We use data to estimate the parameters of a model. For compartmental models, the main type of data we use are counts of how many people are infected, recovered, etc., through time. The parameters of the model are chosen so that the model can accurately recreate the curve that these counts make when charted. We can then use the model to extrapolate out beyond the observed data. But it is very hard or impossible to figure out where an infection came from or who infected whom using only count data. This is where genetic data obtained from the virus is very useful. When one person transmits a virus to another, the viruses in those two people will be very similar genetically. Conversely, viruses sampled from unrelated cases will be genetically different from each other.

Mapping the evolution of a disease

To model genetic data, we need to use phylogenetic models. Phylogenetic models are used to understand the evolution of an infectious disease. Rapidly evolving diseases such as those caused by RNA viruses (e.g. Coronaviruses, Dengue, Ebola, Hepatitis C, HIV, Influenza, Zika) create a large amount of genetic diversity over the course of an epidemic. In these cases, phylogenetic models can tell us something about who infected whom, as well as  helping to estimate the same parameters of interest that are dealt with by traditional mathematical models of infectious disease.

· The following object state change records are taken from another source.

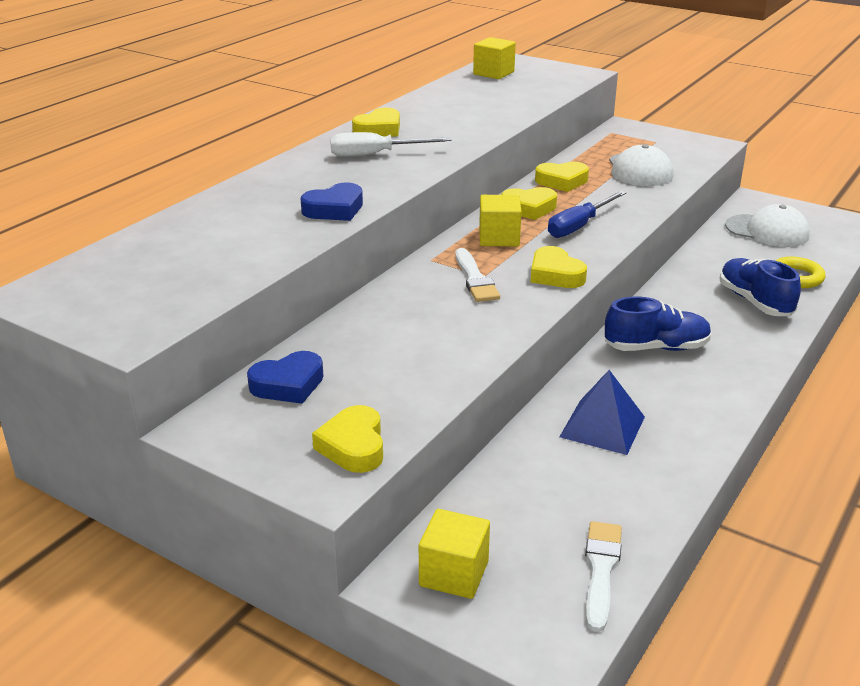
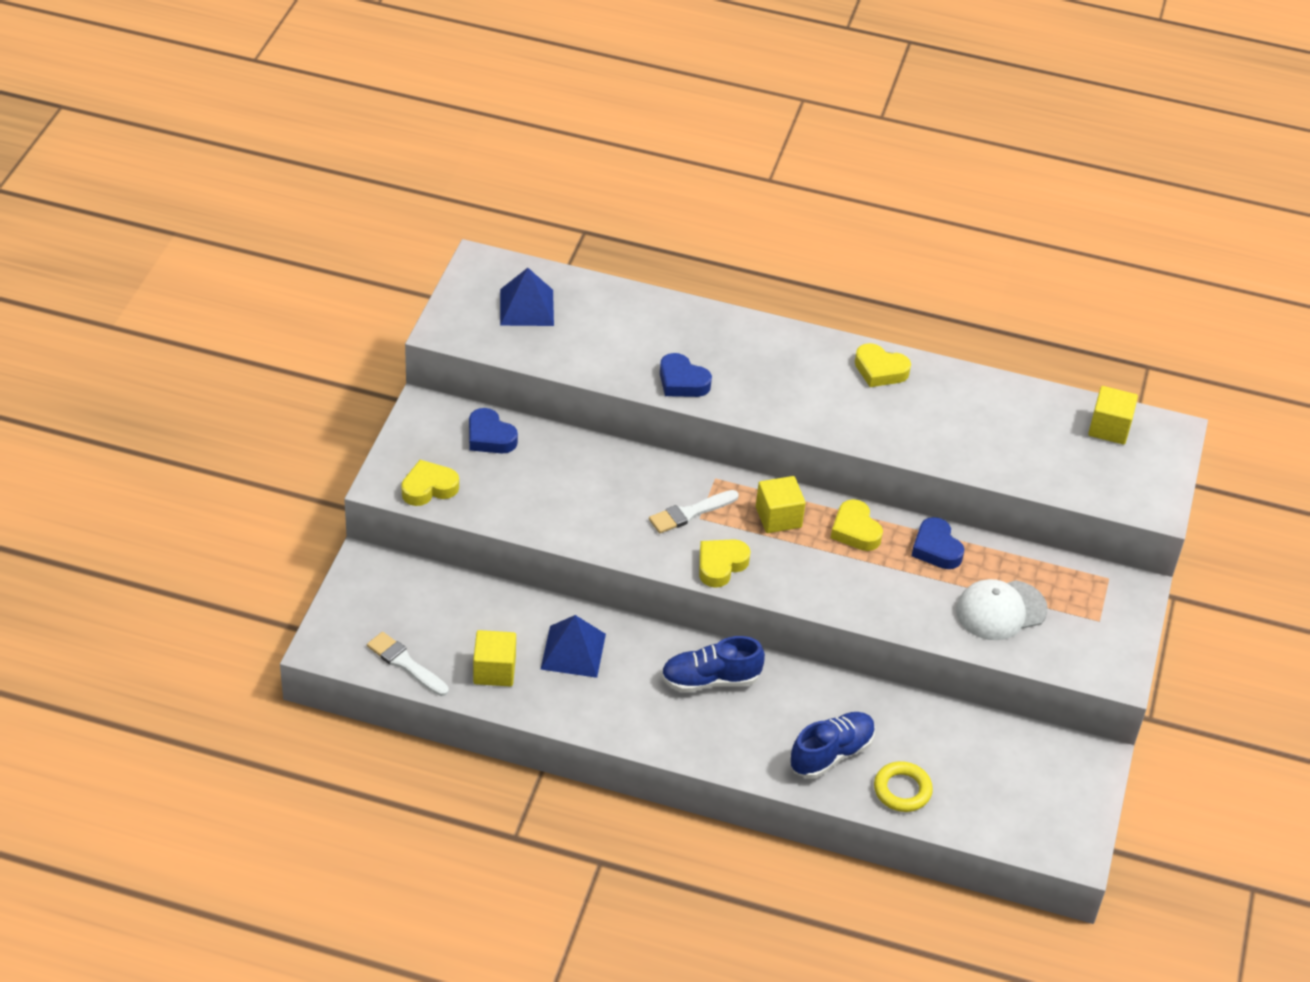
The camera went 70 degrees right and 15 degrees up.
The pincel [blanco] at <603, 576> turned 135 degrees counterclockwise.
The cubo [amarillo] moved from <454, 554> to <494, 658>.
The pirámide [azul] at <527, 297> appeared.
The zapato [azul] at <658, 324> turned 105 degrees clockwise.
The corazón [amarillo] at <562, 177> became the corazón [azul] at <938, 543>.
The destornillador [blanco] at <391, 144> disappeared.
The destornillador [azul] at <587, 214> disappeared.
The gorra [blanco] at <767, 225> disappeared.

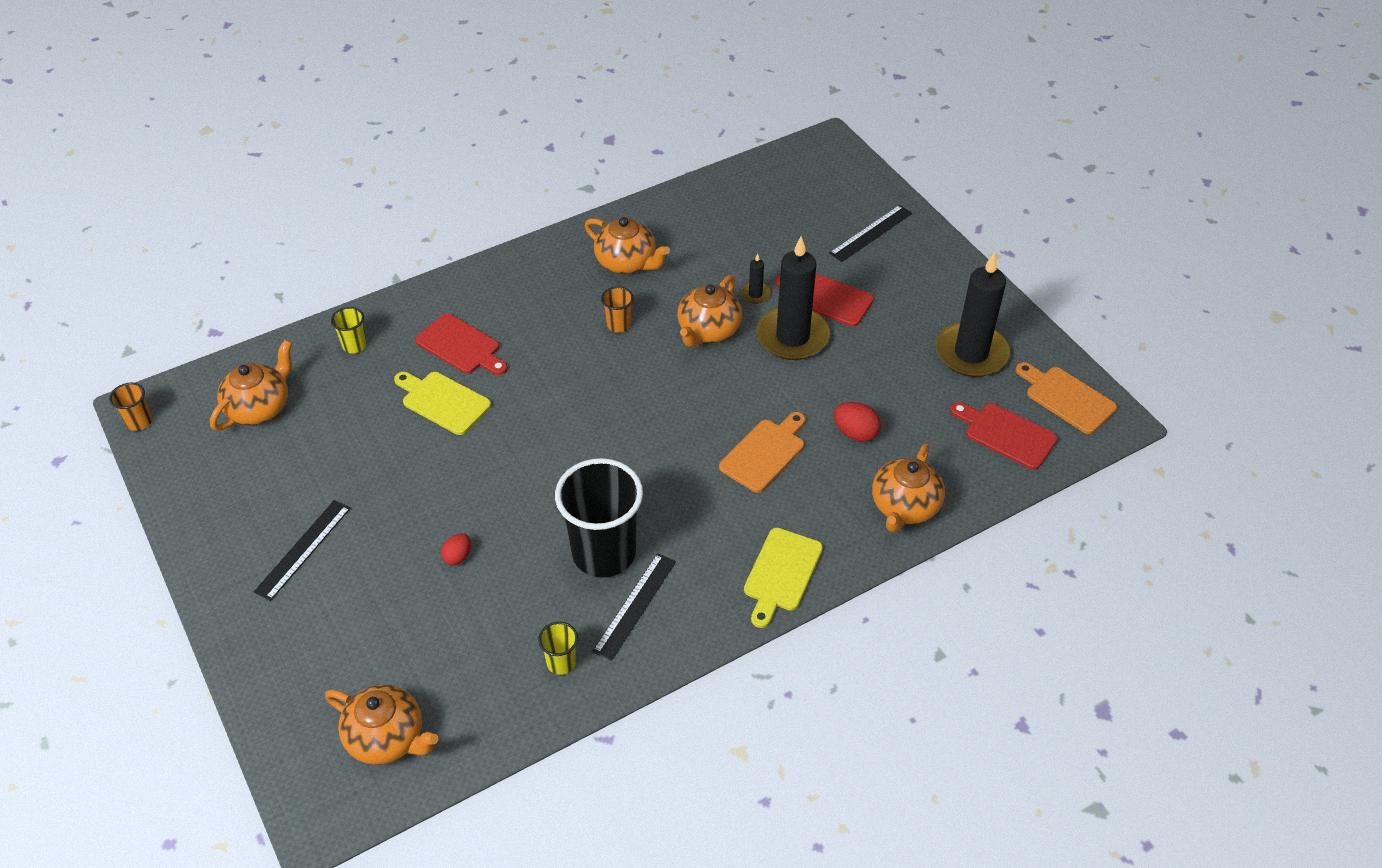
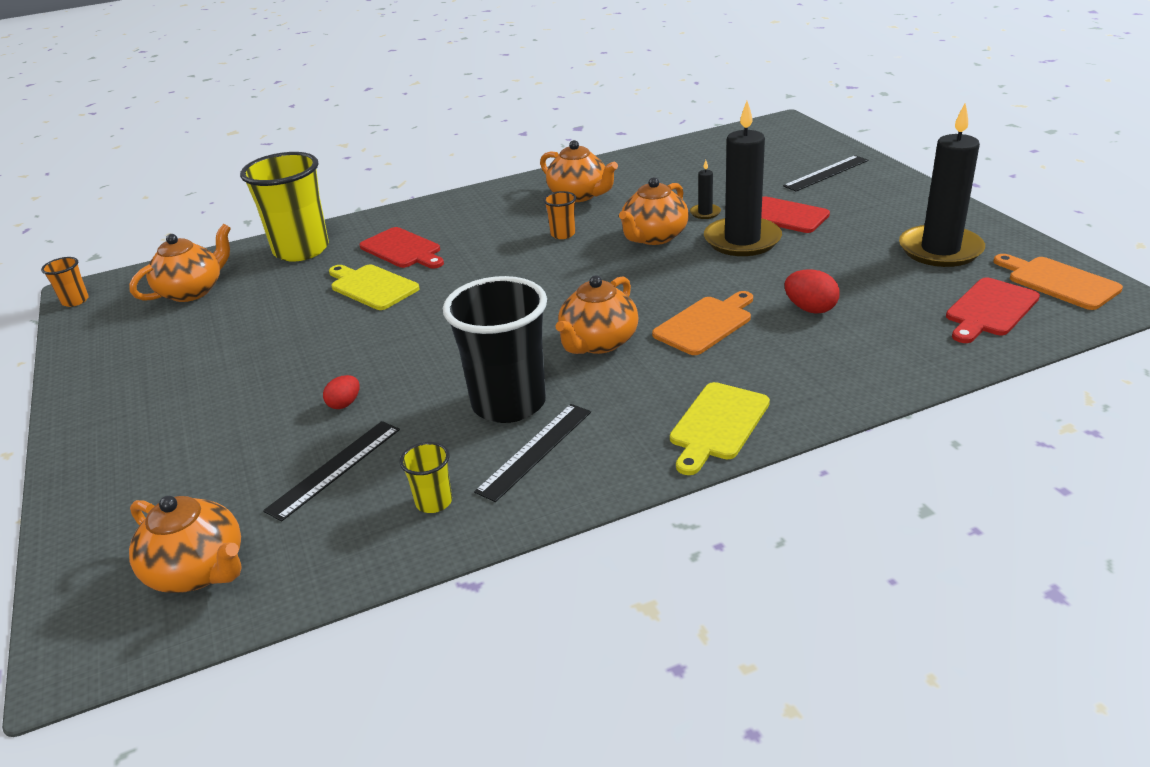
The camera went 10 degrees right and 15 degrees down.
The vaso [amarillo] at <349, 330> changed to 2.29 times the size.
The regla [negro] moved from <302, 550> to <331, 471>.
The tetera [naranja] moved from <908, 488> to <597, 314>.
The tabla de cortar [rojo] at <1004, 436> turned 90 degrees counterclockwise.

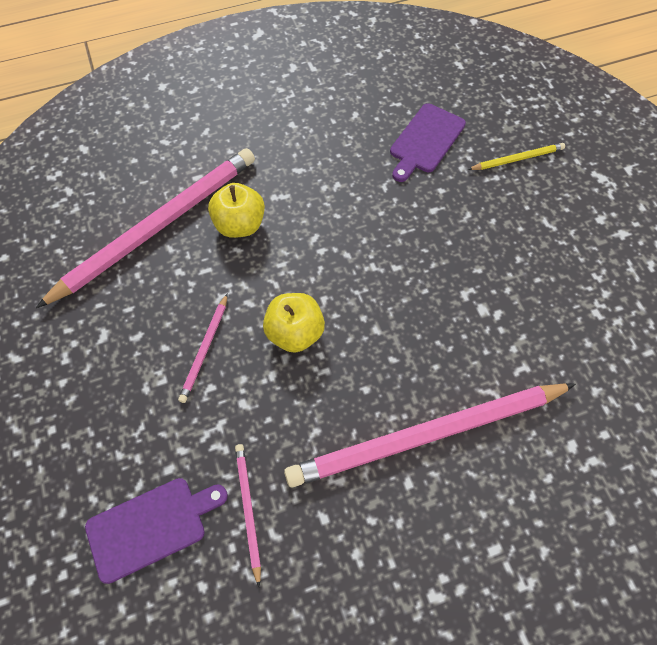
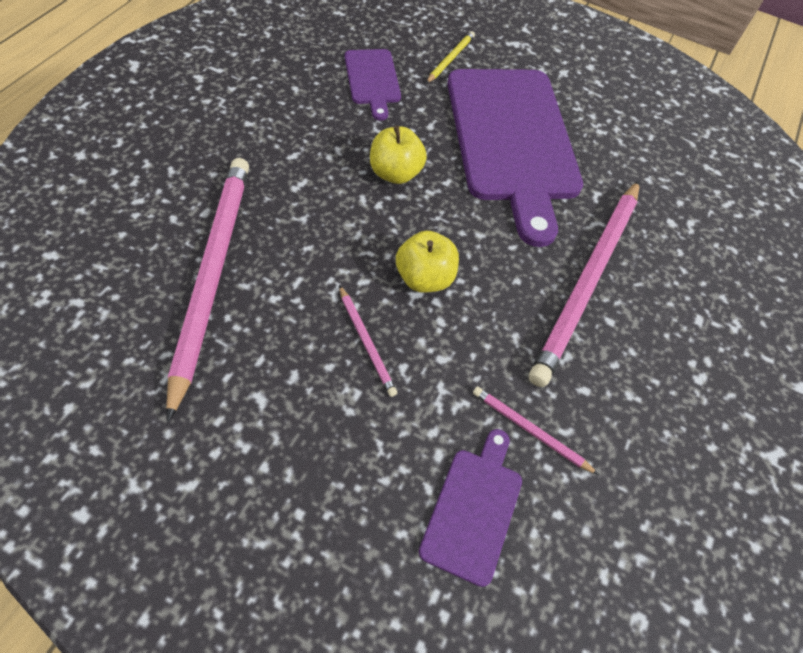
The camera went 50 degrees left and 5 degrees down.
The manzana [amarillo] moved from <236, 210> to <398, 155>.
The tabla de cortar [morado] at <515, 158> appeared.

Using the basic idea that infections that are related to each other are more similar genetically than infections that are distantly related, the differences between the genome sequences of different infections can be compared to reconstruct an evolutionary history that shows the relationships between all the samples. This evolutionary history is a tree, like a family tree, but for viruses.  The technical term for the tree is a phylogeny, hence the name phylogenetics.  Two individuals that were infected in the same cluster will have viruses with very similar or identical genomes and will appear clustered closely together on the tree. This information can be crucial in verifying whether two infections came from the same source, thereby supporting more traditional epidemiological approaches (such as contact tracing).

Learning from the virus family tree

By studying where the genetic samples obtained in New Zealand fall in a tree that also includes samples taken from around the world, we can answer many questions. We can determine how many introductions of the disease occurred and from where. We can see how many independent clusters exist within New Zealand, and provide potential source information for cases where contact tracing has failed to determine the source.

Phylogenetic models also offer an alternative route to estimating the total number of infections in an epidemic. The key insight here is that a large number of infections will contain more genetic diversity than a small number of infections. So if we find sampled infections in a region that are all quite genetically distinct from each other, we deduce that there is a large number of undetected infections in that region (so long as multiple introductions can be ruled out by aforementioned approach). This feeds into questions like what proportion of the total number of infections are being detected as confirmed cases.

Increasingly, researchers working in this area are moving towards combining mathematical and phylogenetic approaches. Since genetic diversity in the virus and the number of cases are related, estimates of the genetic diversity through time that can be obtained from the phylogenetic models lead to estimates of the number of cases through time which is what the mathematical models are designed to handle. Using these models together, with common parameters and using as much data as possible at once leads to more robust estimates and a fuller understanding of the epidemic.

Professor Alexei Drummond is Director of the Centre for Computational Biology at the University of Auckland. Dr David Welch is a Senior Lecturer in the School of Computer Science at the University of Auckland. Both are currently involved in the National Crisis Management Centre response to the New Zealand Covid-19 epidemic.